Dataset entries:
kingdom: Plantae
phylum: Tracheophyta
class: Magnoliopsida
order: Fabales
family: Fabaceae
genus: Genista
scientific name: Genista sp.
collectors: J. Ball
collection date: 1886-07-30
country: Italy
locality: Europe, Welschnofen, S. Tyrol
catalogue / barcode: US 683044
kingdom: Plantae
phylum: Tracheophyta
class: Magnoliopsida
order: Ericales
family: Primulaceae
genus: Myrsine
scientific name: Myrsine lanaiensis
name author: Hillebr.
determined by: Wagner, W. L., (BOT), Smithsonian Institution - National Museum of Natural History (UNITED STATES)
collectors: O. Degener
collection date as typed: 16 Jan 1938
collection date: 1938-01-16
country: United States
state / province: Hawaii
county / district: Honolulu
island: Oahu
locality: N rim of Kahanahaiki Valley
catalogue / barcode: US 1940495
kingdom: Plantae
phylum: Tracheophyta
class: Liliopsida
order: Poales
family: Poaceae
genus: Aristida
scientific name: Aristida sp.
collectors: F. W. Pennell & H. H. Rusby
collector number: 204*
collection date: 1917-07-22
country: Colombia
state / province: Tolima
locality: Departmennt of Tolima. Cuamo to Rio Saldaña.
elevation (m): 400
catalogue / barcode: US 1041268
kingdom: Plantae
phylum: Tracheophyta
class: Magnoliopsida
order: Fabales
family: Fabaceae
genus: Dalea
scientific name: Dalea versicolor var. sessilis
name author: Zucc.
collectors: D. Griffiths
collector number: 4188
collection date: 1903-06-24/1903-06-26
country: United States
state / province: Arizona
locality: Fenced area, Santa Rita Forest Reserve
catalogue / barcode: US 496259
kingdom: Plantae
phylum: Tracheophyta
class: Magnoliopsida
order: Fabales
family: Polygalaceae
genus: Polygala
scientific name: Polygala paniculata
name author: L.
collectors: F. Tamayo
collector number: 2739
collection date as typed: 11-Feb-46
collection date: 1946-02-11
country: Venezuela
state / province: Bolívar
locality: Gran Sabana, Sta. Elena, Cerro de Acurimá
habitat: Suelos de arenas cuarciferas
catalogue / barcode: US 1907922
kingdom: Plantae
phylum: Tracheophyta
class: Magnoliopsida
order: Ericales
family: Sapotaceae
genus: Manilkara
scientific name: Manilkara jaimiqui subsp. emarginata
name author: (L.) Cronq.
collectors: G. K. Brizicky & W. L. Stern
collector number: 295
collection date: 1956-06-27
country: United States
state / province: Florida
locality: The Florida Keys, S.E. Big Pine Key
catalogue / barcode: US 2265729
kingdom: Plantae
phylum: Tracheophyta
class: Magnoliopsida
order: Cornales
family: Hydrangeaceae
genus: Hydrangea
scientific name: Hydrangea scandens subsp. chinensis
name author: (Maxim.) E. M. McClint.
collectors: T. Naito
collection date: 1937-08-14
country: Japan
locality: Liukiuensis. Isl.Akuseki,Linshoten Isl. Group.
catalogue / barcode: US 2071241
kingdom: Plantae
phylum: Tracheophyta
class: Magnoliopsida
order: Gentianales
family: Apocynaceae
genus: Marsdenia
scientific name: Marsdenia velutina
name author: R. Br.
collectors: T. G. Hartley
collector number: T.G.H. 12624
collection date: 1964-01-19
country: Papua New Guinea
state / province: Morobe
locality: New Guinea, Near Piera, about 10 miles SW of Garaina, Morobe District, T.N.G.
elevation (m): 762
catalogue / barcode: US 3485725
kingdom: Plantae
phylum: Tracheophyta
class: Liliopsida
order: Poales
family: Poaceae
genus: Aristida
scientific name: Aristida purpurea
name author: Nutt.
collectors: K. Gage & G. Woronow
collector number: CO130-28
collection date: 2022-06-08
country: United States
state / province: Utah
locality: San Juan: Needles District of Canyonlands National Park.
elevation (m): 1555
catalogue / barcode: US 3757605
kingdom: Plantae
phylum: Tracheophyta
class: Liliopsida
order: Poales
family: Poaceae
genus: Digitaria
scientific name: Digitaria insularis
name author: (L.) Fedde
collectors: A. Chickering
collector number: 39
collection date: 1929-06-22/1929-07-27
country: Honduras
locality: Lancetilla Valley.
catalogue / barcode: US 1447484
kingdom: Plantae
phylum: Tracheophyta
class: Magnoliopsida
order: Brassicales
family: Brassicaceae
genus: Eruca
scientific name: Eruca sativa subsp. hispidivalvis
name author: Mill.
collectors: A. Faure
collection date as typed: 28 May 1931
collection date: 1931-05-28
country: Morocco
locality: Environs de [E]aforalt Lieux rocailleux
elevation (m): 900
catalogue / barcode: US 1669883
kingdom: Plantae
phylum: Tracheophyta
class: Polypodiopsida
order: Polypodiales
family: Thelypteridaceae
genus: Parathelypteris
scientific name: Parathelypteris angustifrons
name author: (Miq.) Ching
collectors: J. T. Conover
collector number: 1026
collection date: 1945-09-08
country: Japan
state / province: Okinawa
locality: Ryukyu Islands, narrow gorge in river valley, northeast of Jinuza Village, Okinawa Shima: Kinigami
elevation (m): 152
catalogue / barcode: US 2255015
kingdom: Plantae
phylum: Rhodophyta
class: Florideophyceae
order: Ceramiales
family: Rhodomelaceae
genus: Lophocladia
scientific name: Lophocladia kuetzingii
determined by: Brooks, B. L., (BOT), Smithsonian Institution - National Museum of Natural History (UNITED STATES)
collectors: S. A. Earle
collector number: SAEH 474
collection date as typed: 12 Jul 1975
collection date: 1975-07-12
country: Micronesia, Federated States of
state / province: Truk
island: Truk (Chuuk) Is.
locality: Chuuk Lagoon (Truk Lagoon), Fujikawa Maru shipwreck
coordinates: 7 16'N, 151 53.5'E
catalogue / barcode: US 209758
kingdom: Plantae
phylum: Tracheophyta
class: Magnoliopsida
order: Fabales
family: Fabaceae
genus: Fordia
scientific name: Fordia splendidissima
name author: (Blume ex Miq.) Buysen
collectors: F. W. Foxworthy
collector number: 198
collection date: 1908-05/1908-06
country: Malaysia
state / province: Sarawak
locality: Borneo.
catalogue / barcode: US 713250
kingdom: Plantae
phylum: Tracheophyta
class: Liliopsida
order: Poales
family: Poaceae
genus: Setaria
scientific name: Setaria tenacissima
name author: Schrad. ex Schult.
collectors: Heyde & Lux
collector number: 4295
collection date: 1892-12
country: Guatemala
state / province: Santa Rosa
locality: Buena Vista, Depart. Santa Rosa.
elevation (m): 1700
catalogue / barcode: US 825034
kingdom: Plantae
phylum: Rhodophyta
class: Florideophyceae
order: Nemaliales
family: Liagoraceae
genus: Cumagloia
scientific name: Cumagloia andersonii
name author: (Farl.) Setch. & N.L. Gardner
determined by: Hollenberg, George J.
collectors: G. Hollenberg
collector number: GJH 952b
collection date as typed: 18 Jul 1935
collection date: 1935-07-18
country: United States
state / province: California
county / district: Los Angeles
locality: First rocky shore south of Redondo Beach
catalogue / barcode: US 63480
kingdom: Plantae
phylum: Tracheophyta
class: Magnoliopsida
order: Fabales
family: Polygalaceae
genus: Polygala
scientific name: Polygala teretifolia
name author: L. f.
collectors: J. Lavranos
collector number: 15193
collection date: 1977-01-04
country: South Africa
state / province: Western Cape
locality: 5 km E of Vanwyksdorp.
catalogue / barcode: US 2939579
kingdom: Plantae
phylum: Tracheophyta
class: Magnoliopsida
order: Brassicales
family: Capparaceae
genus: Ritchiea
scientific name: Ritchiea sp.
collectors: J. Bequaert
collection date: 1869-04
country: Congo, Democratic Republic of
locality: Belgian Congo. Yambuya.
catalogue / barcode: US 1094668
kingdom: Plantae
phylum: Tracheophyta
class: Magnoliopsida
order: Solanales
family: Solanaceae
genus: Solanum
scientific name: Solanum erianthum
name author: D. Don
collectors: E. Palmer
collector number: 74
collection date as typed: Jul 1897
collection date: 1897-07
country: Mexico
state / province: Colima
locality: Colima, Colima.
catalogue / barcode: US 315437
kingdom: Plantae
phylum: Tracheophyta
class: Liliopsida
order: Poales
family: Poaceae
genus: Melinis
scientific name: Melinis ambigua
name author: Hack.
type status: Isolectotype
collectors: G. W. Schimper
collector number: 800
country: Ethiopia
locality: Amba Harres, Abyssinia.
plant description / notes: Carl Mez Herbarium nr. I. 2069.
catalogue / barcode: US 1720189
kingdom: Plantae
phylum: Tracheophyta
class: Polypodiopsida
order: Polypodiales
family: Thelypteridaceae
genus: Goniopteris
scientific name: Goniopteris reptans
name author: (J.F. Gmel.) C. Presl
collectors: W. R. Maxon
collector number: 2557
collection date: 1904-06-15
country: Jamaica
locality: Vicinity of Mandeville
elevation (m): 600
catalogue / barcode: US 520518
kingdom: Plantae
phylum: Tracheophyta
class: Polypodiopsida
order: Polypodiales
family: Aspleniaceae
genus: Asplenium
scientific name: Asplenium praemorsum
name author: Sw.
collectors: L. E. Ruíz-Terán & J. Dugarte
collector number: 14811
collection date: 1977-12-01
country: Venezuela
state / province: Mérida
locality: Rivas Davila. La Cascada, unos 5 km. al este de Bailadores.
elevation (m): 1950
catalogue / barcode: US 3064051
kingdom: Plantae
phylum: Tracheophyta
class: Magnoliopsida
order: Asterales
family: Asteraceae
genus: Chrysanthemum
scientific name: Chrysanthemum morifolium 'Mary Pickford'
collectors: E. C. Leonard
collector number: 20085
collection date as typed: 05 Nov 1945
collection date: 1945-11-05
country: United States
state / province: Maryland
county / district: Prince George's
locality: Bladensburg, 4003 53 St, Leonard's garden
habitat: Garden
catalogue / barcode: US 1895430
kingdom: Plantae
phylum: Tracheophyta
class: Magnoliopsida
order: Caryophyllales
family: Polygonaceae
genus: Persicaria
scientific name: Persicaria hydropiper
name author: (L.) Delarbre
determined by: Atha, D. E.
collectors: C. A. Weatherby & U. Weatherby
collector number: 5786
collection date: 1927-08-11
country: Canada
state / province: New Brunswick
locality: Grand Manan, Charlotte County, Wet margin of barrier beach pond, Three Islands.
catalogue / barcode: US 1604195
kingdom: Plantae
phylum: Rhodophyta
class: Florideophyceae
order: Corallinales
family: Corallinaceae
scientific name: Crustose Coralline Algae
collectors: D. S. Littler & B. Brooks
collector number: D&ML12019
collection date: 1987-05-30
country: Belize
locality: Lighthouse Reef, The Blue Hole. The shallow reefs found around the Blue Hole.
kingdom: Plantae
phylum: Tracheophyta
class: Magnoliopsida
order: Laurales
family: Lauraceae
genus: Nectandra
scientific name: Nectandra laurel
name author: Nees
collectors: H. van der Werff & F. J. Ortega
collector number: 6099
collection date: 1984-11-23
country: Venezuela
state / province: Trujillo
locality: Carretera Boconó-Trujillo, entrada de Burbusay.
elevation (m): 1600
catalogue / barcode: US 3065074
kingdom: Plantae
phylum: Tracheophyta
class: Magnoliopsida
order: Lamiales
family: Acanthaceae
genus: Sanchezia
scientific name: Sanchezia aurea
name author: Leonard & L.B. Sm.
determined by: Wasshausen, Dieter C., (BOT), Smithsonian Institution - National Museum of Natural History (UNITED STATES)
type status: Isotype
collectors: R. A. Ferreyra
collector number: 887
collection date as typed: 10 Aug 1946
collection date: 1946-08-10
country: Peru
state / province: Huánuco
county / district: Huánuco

SHORT PROBLEM –
Retype the stretch of rows from the line containing "collector number: 4295" through the line containing "collectors: G. W. Schimper", both ends included, with every character unchanged.

RESULT FOR THIS TASK –
collector number: 4295
collection date: 1892-12
country: Guatemala
state / province: Santa Rosa
locality: Buena Vista, Depart. Santa Rosa.
elevation (m): 1700
catalogue / barcode: US 825034
kingdom: Plantae
phylum: Rhodophyta
class: Florideophyceae
order: Nemaliales
family: Liagoraceae
genus: Cumagloia
scientific name: Cumagloia andersonii
name author: (Farl.) Setch. & N.L. Gardner
determined by: Hollenberg, George J.
collectors: G. Hollenberg
collector number: GJH 952b
collection date as typed: 18 Jul 1935
collection date: 1935-07-18
country: United States
state / province: California
county / district: Los Angeles
locality: First rocky shore south of Redondo Beach
catalogue / barcode: US 63480
kingdom: Plantae
phylum: Tracheophyta
class: Magnoliopsida
order: Fabales
family: Polygalaceae
genus: Polygala
scientific name: Polygala teretifolia
name author: L. f.
collectors: J. Lavranos
collector number: 15193
collection date: 1977-01-04
country: South Africa
state / province: Western Cape
locality: 5 km E of Vanwyksdorp.
catalogue / barcode: US 2939579
kingdom: Plantae
phylum: Tracheophyta
class: Magnoliopsida
order: Brassicales
family: Capparaceae
genus: Ritchiea
scientific name: Ritchiea sp.
collectors: J. Bequaert
collection date: 1869-04
country: Congo, Democratic Republic of
locality: Belgian Congo. Yambuya.
catalogue / barcode: US 1094668
kingdom: Plantae
phylum: Tracheophyta
class: Magnoliopsida
order: Solanales
family: Solanaceae
genus: Solanum
scientific name: Solanum erianthum
name author: D. Don
collectors: E. Palmer
collector number: 74
collection date as typed: Jul 1897
collection date: 1897-07
country: Mexico
state / province: Colima
locality: Colima, Colima.
catalogue / barcode: US 315437
kingdom: Plantae
phylum: Tracheophyta
class: Liliopsida
order: Poales
family: Poaceae
genus: Melinis
scientific name: Melinis ambigua
name author: Hack.
type status: Isolectotype
collectors: G. W. Schimper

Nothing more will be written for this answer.